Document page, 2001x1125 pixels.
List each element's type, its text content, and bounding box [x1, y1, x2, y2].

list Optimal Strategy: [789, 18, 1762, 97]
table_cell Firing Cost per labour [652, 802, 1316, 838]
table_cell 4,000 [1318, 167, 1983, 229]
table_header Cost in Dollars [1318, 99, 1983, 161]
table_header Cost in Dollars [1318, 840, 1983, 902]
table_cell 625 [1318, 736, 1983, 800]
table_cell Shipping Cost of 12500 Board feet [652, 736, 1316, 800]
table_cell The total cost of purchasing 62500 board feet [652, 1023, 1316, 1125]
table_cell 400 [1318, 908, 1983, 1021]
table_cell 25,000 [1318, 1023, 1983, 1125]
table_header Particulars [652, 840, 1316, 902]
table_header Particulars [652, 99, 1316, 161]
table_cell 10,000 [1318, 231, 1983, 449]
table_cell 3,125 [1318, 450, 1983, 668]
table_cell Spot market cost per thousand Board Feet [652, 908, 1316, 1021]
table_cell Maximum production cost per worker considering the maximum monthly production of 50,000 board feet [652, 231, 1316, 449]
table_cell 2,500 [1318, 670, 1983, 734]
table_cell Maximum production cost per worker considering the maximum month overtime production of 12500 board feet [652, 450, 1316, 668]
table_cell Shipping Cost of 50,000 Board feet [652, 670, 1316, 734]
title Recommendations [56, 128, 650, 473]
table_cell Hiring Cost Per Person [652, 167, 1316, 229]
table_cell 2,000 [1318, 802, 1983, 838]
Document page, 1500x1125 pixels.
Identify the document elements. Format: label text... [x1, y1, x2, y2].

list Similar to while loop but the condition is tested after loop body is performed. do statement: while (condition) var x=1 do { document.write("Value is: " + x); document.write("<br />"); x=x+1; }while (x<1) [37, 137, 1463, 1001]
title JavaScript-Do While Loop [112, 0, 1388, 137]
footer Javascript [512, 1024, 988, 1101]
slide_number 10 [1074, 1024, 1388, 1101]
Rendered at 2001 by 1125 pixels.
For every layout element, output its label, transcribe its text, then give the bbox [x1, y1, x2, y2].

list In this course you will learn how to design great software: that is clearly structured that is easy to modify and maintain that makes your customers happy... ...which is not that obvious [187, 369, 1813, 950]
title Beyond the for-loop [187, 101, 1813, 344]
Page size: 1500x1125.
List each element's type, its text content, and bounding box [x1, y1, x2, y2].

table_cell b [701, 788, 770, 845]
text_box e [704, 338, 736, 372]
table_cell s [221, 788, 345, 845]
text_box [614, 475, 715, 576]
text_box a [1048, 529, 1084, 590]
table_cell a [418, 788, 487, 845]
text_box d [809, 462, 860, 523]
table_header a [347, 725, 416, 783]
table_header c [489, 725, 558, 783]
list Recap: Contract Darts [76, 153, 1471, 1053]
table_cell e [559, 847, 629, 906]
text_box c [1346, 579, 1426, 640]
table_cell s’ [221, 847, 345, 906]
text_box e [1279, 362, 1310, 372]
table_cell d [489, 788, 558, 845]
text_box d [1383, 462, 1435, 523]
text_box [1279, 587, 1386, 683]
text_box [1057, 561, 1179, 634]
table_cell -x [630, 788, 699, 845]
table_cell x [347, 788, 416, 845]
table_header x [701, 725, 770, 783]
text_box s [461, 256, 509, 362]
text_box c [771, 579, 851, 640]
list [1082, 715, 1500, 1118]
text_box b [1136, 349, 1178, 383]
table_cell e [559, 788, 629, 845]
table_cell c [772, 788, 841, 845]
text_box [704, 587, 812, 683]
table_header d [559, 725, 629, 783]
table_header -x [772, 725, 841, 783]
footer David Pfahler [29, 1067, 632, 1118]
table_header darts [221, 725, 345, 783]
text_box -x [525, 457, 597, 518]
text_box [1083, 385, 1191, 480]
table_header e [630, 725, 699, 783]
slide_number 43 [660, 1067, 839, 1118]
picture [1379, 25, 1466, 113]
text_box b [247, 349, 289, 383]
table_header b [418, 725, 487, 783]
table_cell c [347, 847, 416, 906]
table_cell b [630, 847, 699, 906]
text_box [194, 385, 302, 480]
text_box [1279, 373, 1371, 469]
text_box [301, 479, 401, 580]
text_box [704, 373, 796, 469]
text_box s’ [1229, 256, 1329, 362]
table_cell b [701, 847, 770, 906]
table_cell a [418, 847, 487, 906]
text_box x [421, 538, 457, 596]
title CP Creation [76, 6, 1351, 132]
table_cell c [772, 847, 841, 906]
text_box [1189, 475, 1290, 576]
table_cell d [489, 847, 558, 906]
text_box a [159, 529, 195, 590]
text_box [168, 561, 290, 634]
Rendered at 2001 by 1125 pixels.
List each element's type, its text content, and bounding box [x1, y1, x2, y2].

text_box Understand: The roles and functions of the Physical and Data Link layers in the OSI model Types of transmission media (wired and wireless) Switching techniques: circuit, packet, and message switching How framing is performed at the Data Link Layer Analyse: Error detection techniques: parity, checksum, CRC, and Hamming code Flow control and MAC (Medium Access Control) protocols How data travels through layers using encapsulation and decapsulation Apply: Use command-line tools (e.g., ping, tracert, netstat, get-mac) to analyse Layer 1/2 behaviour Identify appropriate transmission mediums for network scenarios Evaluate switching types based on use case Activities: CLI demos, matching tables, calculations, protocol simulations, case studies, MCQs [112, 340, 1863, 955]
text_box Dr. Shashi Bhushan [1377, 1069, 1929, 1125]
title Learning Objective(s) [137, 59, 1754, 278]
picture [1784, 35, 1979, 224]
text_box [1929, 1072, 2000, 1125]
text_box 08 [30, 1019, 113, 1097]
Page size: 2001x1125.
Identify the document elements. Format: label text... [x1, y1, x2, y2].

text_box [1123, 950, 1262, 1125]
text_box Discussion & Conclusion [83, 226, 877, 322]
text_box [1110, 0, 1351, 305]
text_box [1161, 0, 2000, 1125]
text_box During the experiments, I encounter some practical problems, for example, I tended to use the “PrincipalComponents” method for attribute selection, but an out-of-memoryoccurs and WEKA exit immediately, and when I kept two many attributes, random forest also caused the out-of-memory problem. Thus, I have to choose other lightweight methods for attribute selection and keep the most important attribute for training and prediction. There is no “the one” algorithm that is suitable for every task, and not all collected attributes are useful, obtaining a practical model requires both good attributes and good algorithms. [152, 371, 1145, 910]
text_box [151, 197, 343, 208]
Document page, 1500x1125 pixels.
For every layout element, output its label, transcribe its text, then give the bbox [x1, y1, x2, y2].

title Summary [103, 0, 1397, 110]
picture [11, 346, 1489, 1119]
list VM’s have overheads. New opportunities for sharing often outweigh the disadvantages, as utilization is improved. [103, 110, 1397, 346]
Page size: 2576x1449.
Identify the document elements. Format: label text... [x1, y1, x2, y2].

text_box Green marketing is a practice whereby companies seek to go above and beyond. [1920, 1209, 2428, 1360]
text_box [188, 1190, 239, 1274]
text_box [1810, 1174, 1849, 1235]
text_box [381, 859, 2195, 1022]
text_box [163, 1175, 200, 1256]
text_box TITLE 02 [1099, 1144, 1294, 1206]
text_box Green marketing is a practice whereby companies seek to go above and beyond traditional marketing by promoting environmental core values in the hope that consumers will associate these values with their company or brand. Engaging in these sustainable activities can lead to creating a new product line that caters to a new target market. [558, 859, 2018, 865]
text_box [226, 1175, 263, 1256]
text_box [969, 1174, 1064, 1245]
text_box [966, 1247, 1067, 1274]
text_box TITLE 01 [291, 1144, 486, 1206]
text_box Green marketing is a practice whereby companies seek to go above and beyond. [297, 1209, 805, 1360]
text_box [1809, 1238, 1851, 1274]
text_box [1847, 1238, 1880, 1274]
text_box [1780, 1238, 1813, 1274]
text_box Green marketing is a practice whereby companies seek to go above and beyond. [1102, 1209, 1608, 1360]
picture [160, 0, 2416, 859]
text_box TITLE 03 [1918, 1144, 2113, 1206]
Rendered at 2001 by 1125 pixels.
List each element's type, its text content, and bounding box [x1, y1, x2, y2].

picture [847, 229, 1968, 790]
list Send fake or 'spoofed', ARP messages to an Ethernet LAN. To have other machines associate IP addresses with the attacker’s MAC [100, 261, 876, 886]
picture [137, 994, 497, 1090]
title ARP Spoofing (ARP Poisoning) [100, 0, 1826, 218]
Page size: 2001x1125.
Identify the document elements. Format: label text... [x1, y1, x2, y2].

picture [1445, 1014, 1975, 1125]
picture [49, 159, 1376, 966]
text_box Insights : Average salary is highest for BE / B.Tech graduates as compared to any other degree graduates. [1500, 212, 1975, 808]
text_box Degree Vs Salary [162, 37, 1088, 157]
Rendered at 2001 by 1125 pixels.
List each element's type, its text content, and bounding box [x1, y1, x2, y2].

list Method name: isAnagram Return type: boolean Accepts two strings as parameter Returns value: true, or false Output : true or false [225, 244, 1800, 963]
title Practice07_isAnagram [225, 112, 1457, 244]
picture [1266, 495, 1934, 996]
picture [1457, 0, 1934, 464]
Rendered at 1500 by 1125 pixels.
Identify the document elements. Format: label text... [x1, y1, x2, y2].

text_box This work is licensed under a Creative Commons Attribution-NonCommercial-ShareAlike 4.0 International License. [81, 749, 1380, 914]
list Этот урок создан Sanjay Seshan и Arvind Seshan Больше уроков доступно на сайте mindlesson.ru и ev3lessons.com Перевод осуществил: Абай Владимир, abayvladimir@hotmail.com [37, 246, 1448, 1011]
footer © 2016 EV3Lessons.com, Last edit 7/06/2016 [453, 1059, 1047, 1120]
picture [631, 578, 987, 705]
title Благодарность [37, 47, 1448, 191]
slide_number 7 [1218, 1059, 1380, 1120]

^^^^^^^^

◆ How to complete this task:
All lines of the records containing "size" should be shown.

◆ Finished task:
Page size: 1500x1125.
Page size: 2001x1125.
Page size: 2576x1449.
Page size: 2001x1125.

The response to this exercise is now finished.